J’avais éprouvé, en ouvrant la porte du salon, une sensation désagréable lorsque j’avais constaté que mon intuition était fausse. Cette sensation désagréable avait été suivie d’une sensation agréable lorsque je m’étais aperçu que l’intuition était juste et que l’Italien que je connaissais ne faisait qu’un avec le soi-disant Français nommé de Bourbon. Car je me suis toujours enorgueilli de ce don intuitif. Et j’eus une nouvelle intuition.

L’homme en présence duquel j’étais, le commandant de l’Étoile d’Argent n’avait pu songer à moi pour le prêt d’une somme de cinq mille roupies que parce qu’Inès, ma femme, lui avait conseillé de venir me trouver. Elle seule avait pu lui dire l’incapacité dans laquelle j’étais de résister aux emprunts. Elle m’avait souvent reproché ma facilité à donner de l’argent, sauf dans les cas où elle m’en demandait elle-même. Il y avait eu entre eux une sorte de complot. Et mon intuition s’agrandissait.
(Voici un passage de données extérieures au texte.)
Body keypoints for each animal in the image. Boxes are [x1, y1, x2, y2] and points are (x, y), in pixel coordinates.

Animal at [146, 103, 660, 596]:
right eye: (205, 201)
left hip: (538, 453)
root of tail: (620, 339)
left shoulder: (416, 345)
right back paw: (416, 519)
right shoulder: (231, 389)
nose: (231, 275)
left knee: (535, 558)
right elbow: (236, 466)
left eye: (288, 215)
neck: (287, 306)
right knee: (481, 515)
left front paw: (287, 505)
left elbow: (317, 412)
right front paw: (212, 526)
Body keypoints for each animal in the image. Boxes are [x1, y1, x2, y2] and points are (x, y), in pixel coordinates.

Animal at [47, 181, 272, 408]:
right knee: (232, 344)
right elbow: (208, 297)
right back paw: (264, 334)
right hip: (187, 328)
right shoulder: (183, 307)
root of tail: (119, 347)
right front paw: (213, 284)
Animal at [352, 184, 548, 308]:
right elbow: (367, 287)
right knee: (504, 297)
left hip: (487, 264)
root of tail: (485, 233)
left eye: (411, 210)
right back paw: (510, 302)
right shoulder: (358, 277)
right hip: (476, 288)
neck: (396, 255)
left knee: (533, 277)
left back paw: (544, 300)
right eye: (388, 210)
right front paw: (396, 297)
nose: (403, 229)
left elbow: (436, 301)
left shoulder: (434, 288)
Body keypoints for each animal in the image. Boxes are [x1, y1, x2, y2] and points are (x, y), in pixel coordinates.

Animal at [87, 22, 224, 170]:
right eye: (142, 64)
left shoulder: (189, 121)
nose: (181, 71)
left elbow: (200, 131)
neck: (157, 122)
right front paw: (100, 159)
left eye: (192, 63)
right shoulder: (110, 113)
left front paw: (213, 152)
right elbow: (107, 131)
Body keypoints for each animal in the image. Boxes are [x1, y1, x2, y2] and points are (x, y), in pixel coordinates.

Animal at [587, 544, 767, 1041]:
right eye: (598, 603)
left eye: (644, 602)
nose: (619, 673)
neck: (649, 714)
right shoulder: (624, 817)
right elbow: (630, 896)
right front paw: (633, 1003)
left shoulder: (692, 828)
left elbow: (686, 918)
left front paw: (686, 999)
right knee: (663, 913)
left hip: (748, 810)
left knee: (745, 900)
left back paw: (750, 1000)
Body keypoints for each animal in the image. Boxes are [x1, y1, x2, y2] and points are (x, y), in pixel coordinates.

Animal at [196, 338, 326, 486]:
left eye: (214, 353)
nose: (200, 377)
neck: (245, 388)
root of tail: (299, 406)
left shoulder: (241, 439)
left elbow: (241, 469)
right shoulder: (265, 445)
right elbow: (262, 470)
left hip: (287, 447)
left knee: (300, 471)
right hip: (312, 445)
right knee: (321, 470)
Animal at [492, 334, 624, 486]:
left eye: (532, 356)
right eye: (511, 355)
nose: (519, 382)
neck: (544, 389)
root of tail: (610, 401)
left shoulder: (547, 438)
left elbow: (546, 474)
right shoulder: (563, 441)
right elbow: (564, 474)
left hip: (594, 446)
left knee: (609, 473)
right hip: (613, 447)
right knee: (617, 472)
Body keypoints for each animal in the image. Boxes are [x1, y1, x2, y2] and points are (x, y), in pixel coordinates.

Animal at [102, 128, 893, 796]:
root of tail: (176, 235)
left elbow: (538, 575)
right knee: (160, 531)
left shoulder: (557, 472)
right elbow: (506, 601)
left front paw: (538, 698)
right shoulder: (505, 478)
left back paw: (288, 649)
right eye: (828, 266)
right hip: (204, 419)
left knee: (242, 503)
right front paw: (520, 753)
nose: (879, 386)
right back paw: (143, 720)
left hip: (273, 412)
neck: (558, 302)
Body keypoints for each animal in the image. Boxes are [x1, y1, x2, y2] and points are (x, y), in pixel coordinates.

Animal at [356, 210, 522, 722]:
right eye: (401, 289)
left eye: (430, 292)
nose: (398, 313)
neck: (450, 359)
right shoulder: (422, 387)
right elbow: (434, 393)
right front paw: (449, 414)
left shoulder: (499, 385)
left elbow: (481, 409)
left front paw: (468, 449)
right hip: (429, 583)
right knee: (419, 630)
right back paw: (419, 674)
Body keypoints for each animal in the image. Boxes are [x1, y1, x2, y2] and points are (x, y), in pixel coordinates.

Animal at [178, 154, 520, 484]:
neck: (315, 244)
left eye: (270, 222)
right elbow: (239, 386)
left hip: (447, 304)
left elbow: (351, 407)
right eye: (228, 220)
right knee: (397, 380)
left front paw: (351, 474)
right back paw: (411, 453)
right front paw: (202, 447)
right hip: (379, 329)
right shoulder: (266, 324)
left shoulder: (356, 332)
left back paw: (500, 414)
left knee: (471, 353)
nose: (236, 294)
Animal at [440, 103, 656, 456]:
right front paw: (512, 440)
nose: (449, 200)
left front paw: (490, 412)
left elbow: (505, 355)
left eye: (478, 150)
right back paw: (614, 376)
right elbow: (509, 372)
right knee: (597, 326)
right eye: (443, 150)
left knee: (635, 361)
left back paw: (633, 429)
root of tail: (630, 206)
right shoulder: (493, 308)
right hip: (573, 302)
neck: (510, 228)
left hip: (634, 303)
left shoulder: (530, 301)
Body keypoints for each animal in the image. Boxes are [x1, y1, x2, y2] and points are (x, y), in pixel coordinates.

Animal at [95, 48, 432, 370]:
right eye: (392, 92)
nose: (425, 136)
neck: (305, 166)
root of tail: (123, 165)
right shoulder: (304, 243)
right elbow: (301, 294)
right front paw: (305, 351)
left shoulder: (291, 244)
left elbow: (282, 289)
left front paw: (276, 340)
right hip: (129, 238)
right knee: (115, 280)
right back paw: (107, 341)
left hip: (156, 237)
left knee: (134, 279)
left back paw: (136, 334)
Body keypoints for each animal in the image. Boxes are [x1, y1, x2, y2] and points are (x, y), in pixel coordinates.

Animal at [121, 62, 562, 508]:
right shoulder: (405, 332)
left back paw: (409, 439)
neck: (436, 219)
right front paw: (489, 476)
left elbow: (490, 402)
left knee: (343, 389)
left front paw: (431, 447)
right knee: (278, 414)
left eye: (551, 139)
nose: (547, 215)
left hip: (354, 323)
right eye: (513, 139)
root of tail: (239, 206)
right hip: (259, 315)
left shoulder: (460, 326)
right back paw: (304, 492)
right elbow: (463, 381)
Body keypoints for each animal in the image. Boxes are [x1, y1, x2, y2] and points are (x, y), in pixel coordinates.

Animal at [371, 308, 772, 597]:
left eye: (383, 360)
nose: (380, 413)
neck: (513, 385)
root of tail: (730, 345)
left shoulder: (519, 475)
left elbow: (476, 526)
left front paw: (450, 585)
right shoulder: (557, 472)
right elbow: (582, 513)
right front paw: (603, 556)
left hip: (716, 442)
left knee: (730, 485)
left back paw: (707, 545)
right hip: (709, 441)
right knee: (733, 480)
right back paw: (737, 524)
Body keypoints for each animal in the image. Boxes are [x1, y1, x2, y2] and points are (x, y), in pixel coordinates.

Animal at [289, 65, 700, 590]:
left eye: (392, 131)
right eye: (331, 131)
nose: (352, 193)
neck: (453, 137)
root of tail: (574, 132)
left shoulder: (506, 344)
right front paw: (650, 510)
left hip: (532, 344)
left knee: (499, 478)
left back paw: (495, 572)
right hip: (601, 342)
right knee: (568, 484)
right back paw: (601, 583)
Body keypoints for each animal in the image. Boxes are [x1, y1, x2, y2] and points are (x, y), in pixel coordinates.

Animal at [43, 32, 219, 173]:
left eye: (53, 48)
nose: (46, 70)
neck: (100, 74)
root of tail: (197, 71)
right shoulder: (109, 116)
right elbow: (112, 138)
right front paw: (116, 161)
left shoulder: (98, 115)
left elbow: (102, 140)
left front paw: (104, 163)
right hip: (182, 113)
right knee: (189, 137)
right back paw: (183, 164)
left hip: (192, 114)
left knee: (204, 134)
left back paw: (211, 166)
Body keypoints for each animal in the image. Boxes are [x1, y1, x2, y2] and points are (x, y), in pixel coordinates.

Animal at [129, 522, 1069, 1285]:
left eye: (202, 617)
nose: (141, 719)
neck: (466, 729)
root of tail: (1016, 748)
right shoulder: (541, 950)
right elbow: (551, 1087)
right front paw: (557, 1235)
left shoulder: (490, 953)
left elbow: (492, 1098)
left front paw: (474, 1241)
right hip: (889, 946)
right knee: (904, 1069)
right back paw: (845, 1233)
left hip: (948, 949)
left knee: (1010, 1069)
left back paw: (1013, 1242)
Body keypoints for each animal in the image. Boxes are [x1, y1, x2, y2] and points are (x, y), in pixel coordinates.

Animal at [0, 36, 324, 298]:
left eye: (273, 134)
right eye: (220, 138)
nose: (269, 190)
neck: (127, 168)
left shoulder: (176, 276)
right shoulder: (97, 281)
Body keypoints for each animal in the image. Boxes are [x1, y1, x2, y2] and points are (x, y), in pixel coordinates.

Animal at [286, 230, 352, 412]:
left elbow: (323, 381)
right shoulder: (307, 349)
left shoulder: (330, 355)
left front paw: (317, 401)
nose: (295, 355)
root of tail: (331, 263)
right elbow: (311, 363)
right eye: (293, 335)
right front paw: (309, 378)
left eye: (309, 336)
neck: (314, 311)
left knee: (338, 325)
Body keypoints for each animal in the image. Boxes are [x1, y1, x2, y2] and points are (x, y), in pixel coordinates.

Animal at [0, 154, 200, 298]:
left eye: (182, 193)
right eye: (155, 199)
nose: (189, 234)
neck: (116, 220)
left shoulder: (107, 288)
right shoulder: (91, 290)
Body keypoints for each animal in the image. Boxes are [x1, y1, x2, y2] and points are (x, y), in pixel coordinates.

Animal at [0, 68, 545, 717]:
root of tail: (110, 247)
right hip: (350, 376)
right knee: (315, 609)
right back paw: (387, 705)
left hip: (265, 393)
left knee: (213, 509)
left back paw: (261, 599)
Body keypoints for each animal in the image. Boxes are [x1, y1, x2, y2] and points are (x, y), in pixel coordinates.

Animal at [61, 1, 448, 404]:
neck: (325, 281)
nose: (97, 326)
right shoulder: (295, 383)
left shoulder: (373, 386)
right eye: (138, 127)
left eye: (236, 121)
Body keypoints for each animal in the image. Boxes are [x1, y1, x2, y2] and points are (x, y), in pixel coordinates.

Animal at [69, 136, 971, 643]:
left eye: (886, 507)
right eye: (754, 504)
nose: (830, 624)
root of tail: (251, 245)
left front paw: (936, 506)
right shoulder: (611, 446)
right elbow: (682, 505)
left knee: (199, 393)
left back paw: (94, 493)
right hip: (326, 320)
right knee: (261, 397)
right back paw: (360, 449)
Ce séducteur aux moustaches teintes, cet Italien coureur de femmes avait conçu le projet d’enlever Inès, ma légitime épouse et il allait le réaliser, d’accord avec elle. Ces cinq mille roupies ne m’étaient demandées que pour servir à l’achat d’une maison, à une installation à Zanzibar ou ailleurs.

Bijoux, robes et linge étaient déjà à bord de l’Étoile d’Argent. J’étais réduit par cet aventurier grisonnant au rôle le plus ridicule que l’on pût imaginer puisque non content de me prendre ma femme, il comptait encore me faire donner l’argent nécessaire pour vivre avec elle.

Un grand calme s’empara de moi. Je semblais réfléchir aux possibilités de cet emprunt et je considérais les panoplies d’armes qui ornaient les murs de mon salon. Je m’arrêtai sur un groupe de kriss qui avaient, d’après mon père, appartenu à l’ancien Sultan de Bornéo, homme sanguinaire, qui avait coutume de mettre lui-même à mort ses femmes quand il s’était lassé d’elles. Ces kriss étaient aigus et peut-être empoisonnés. Je fis un pas vers la panoplie pour en décrocher deux. Ma résolution était prise. J’allais me battre avec l’homme qui voulait me voler ma femme.

Et j’ouvris la fenêtre pour appeler Ali le Macassar afin qu’il fût témoin du combat.

Je peux dire que dans cette seconde, j’entendis le chant du rohi-rohi. Il ne chantait pas sur la branche d’un cocotier son hymne de fraternité. Il le chantait intérieurement dans mon âme et dans cette seconde aussi m’apparut tout ce que je devais faire, tout ce qu’il était indispensable que je fisse, en vertu d’une loi profonde que j’avais moi-même déterminée par mes actes.